▸ Activity
Copy out all the text in the data below word for word, leaving the pictures out of your answer.

▸ Extracted information
----
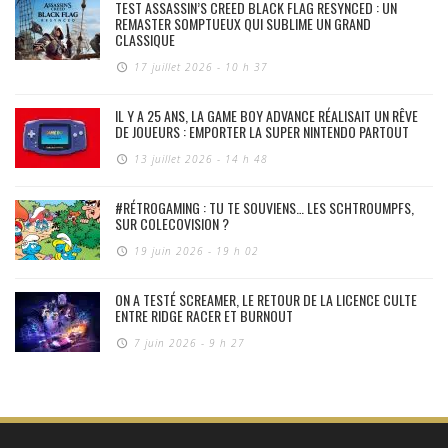
TEST ASSASSIN’S CREED BLACK FLAG RESYNCED : UN
REMASTER SOMPTUEUX QUI SUBLIME UN GRAND
CLASSIQUE
17 juillet 2026 - 10 h 37
IL Y A 25 ANS, LA GAME BOY ADVANCE RÉALISAIT UN RÊVE
DE JOUEURS : EMPORTER LA SUPER NINTENDO PARTOUT
13 juillet 2026 - 14 h 48
#RÉTROGAMING : TU TE SOUVIENS… LES SCHTROUMPFS,
SUR COLECOVISION ?
19 juin 2026 - 19 h 02
ON A TESTÉ SCREAMER, LE RETOUR DE LA LICENCE CULTE
ENTRE RIDGE RACER ET BURNOUT
7 juin 2026 - 9 h 27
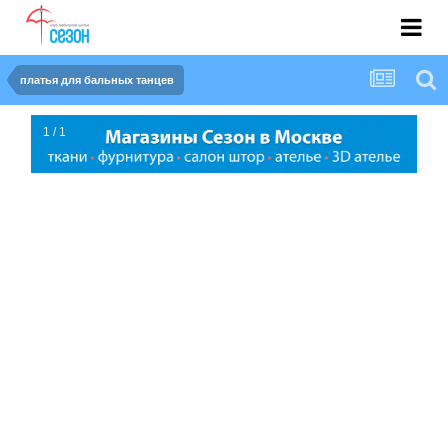
платья для бальных танцев
1 / 1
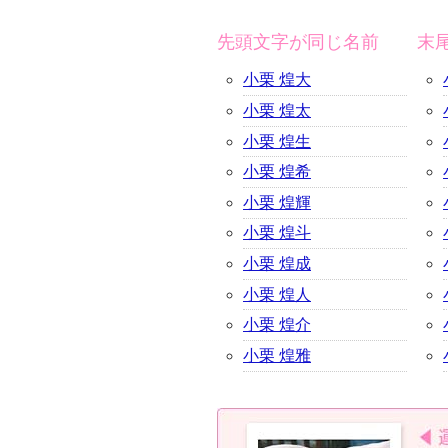
先頭文字が同じ名前
末
小栗 煌大
小栗 煌太
小栗 煌生
小栗 煌希
小栗 煌輝
小栗 煌斗
小栗 煌成
小栗 煌人
小栗 煌介
小栗 煌雅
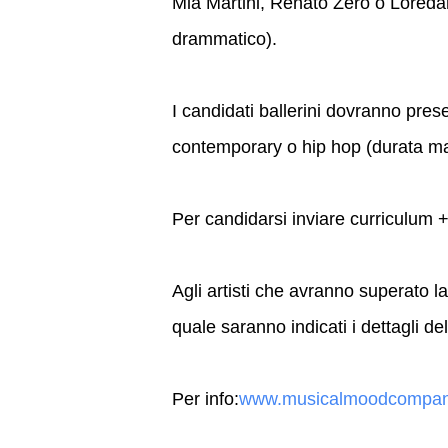
Mia Martini, Renato Zero o Loredan
drammatico).
I candidati ballerini dovranno pre
contemporary o hip hop (durata ma
Per candidarsi inviare curriculum 
Agli artisti che avranno superato l
quale saranno indicati i dettagli d
Per info:
www.musicalmoodcompa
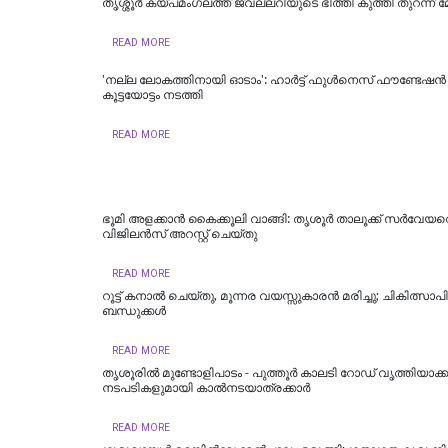
തൃശ്ശൂർ കയ്പമംഗലത്ത് ജ്വല്ലറിയുടെ ഭിത്തി കുത്തി തുറന്ന
READ MORE
'നല്ല ലോകത്തിനായി ഓടാം': ഹാർട്ട് ഫുൾനെസ് ഫൗണ്ടേഷൻ 
കൂട്ടയോട്ടം നടത്തി
READ MORE
ഭൂമി അളക്കാൻ കൈക്കൂലി വാങ്ങി: തൃശൂർ താലൂക്ക് സർവേയറ
വിജിലൻസ് അറസ്റ്റ് ചെയ്തു
READ MORE
റൂട്ട് കനാൽ ചെയ്തു, മൂന്നര വയസ്സുകാരൻ മരിച്ചു; ചികിത്സാപ
ബന്ധുക്കൾ
READ MORE
തൃശൂരിൽ മുണ്ടോളിപാടം - പുത്തൂർ കാലടി റോഡ് വൃത്തിയാക്
നടപടികളുമായി കാൽനടയാത്രക്കാർ
READ MORE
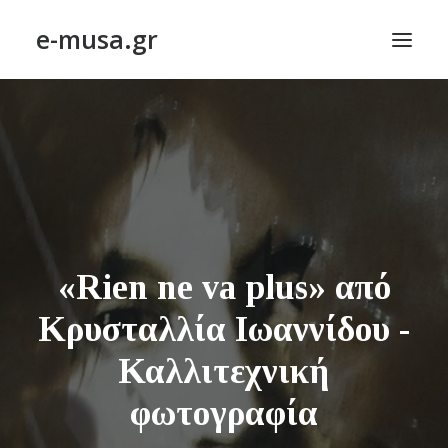
e-musa.gr
ΑΡΧΙΚΗ
ΠΟΙΗΣΗ – POETRY
ΠΕΖΟΓΡΑΦΙΑ – PROSE
ΤΕΧΝΗ~ΛΟΓΙΟΝ – ART~ORAMA
ΑΠΟΔΕΛΤΙΩΣΗ
«Rien ne va plus» από
BLOG
Κρυσταλλία Ιωαννίδου -
ΣΥΝΤΑΚΤΙΚΗ ΟΜΑΔΑ
Καλλιτεχνική
ΕΠΙΚΟΙΝΩΝΙΑ
φωτογραφία
ΑΝΑΖΉΤΗΣΗ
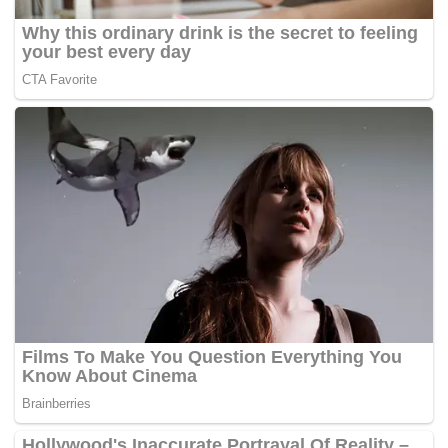
• ‎Harga emas UBS 2 gram: Rp5.522.000
• ‎Harga emas UBS 5 gram: Rp13.646.000
• ‎Harga emas UBS 10 gram: Rp27.149.000
• ‎Harga emas UBS 25 gram: Rp67.740.000
• ‎Harga emas UBS 50 gram: Rp135.200.000
• ‎Harga emas UBS 100 gram: Rp270.293.000
• ‎Harga emas UBS 250 gram: Rp675.534.000
• ‎Harga emas UBS 500 gram: Rp1.349.481.000.
Pegadaian mengimbau masyarakat mencermati
pergerakan harga emas sebelum membeli,
menyesuaikan kebutuhan investasi dan kondisi pasar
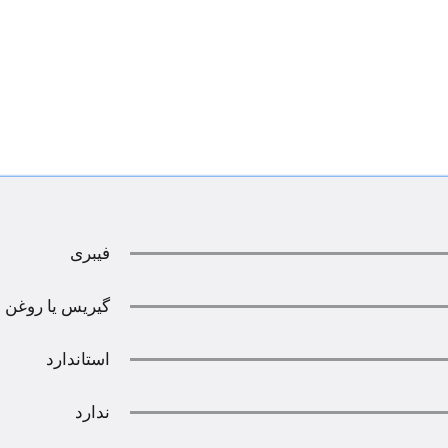
فیبری
گیریس یا روغن
استاندارد
ندارد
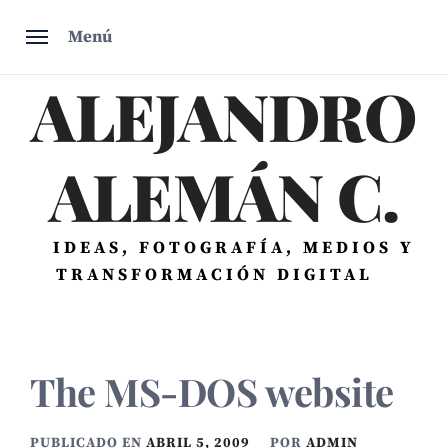
Saltar
Menú
al
contenido
ALEJANDRO
ALEMÁN C.
IDEAS, FOTOGRAFÍA, MEDIOS Y
TRANSFORMACIÓN DIGITAL
The MS-DOS website
PUBLICADO EN
ABRIL 5, 2009
POR
ADMIN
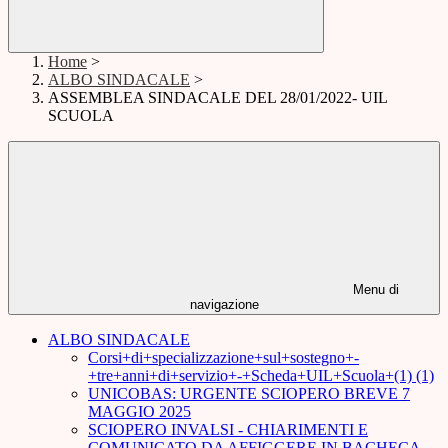
Home
>
ALBO SINDACALE
>
ASSEMBLEA SINDACALE DEL 28/01/2022- UIL
SCUOLA
Menu di
navigazione
ALBO SINDACALE
Corsi+di+specializzazione+sul+sostegno+-
+tre+anni+di+servizio+-+Scheda+UIL+Scuola+(1) (1)
UNICOBAS: URGENTE SCIOPERO BREVE 7
MAGGIO 2025
SCIOPERO INVALSI - CHIARIMENTI E
COMUNICATO DA AFFIGGERE IN BACHECA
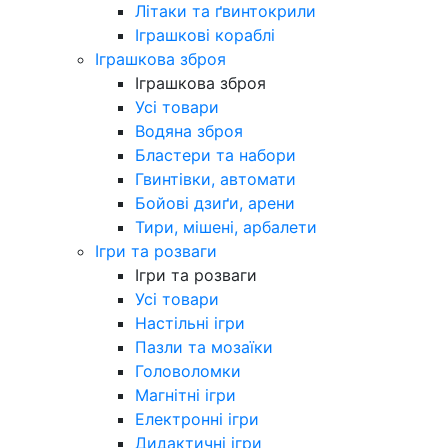
Літаки та ґвинтокрили
Іграшкові кораблі
Іграшкова зброя
Іграшкова зброя
Усі товари
Водяна зброя
Бластери та набори
Гвинтівки, автомати
Бойові дзиґи, арени
Тири, мішені, арбалети
Ігри та розваги
Ігри та розваги
Усі товари
Настільні ігри
Пазли та мозаїки
Головоломки
Магнітні ігри
Електронні ігри
Дидактичні ігри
----
▸ Solution for this problem
TEST ASSASSIN’S CREED BLACK FLAG RESYNCED : UN
REMASTER SOMPTUEUX QUI SUBLIME UN GRAND
CLASSIQUE
17 juillet 2026 - 10 h 37
IL Y A 25 ANS, LA GAME BOY ADVANCE RÉALISAIT UN RÊVE
DE JOUEURS : EMPORTER LA SUPER NINTENDO PARTOUT
13 juillet 2026 - 14 h 48
#RÉTROGAMING : TU TE SOUVIENS… LES SCHTROUMPFS,
SUR COLECOVISION ?
19 juin 2026 - 19 h 02
ON A TESTÉ SCREAMER, LE RETOUR DE LA LICENCE CULTE
ENTRE RIDGE RACER ET BURNOUT
7 juin 2026 - 9 h 27
платья для бальных танцев
1 / 1
先頭文字が同じ名前
末
小栗 煌大
小栗 煌太
小栗 煌生
小栗 煌希
小栗 煌輝
小栗 煌斗
小栗 煌成
小栗 煌人
小栗 煌介
小栗 煌雅
Mia Martini, Renato Zero o Loredan
drammatico).
I candidati ballerini dovranno pre
contemporary o hip hop (durata ma
Per candidarsi inviare curriculum 
Agli artisti che avranno superato l
quale saranno indicati i dettagli d
Per info:
www.musicalmoodcompa
തൃശ്ശൂർ കയ്പമംഗലത്ത് ജ്വല്ലറിയുടെ ഭിത്തി കുത്തി തുറന്ന
READ MORE
'നല്ല ലോകത്തിനായി ഓടാം': ഹാർട്ട് ഫുൾനെസ് ഫൗണ്ടേഷൻ 
കൂട്ടയോട്ടം നടത്തി
READ MORE
ഭൂമി അളക്കാൻ കൈക്കൂലി വാങ്ങി: തൃശൂർ താലൂക്ക് സർവേയറ
വിജിലൻസ് അറസ്റ്റ് ചെയ്തു
READ MORE
റൂട്ട് കനാൽ ചെയ്തു, മൂന്നര വയസ്സുകാരൻ മരിച്ചു; ചികിത്സാപ
ബന്ധുക്കൾ
READ MORE
തൃശൂരിൽ മുണ്ടോളിപാടം - പുത്തൂർ കാലടി റോഡ് വൃത്തിയാക്
നടപടികളുമായി കാൽനടയാത്രക്കാർ
READ MORE
e-musa.gr
ΑΡΧΙΚΗ
ΠΟΙΗΣΗ – POETRY
ΠΕΖΟΓΡΑΦΙΑ – PROSE
ΤΕΧΝΗ~ΛΟΓΙΟΝ – ART~ORAMA
ΑΠΟΔΕΛΤΙΩΣΗ
«Rien ne va plus» από
BLOG
Κρυσταλλία Ιωαννίδου -
ΣΥΝΤΑΚΤΙΚΗ ΟΜΑΔΑ
Καλλιτεχνική
ΕΠΙΚΟΙΝΩΝΙΑ
φωτογραφία
ΑΝΑΖΉΤΗΣΗ
• ‎Harga emas UBS 2 gram: Rp5.522.000
• ‎Harga emas UBS 5 gram: Rp13.646.000
• ‎Harga emas UBS 10 gram: Rp27.149.000
• ‎Harga emas UBS 25 gram: Rp67.740.000
• ‎Harga emas UBS 50 gram: Rp135.200.000
• ‎Harga emas UBS 100 gram: Rp270.293.000
• ‎Harga emas UBS 250 gram: Rp675.534.000
• ‎Harga emas UBS 500 gram: Rp1.349.481.000.
Pegadaian mengimbau masyarakat mencermati
pergerakan harga emas sebelum membeli,
menyesuaikan kebutuhan investasi dan kondisi pasar
فیبری
گیریس یا روغن
استاندارد
ندارد
Saltar
Menú
al
contenido
ALEJANDRO
ALEMÁN C.
IDEAS, FOTOGRAFÍA, MEDIOS Y
TRANSFORMACIÓN DIGITAL
The MS-DOS website
PUBLICADO EN
ABRIL 5, 2009
POR
ADMIN
Home
>
ALBO SINDACALE
>
ASSEMBLEA SINDACALE DEL 28/01/2022- UIL
SCUOLA
Menu di
navigazione
ALBO SINDACALE
Corsi+di+specializzazione+sul+sostegno+-
+tre+anni+di+servizio+-+Scheda+UIL+Scuola+(1) (1)
UNICOBAS: URGENTE SCIOPERO BREVE 7
MAGGIO 2025
SCIOPERO INVALSI - CHIARIMENTI E
COMUNICATO DA AFFIGGERE IN BACHECA
Літаки та ґвинтокрили
Іграшкові кораблі
Іграшкова зброя
Іграшкова зброя
Усі товари
Водяна зброя
Бластери та набори
Гвинтівки, автомати
Бойові дзиґи, арени
Тири, мішені, арбалети
Ігри та розваги
Ігри та розваги
Усі товари
Настільні ігри
Пазли та мозаїки
Головоломки
Магнітні ігри
Електронні ігри
Дидактичні ігри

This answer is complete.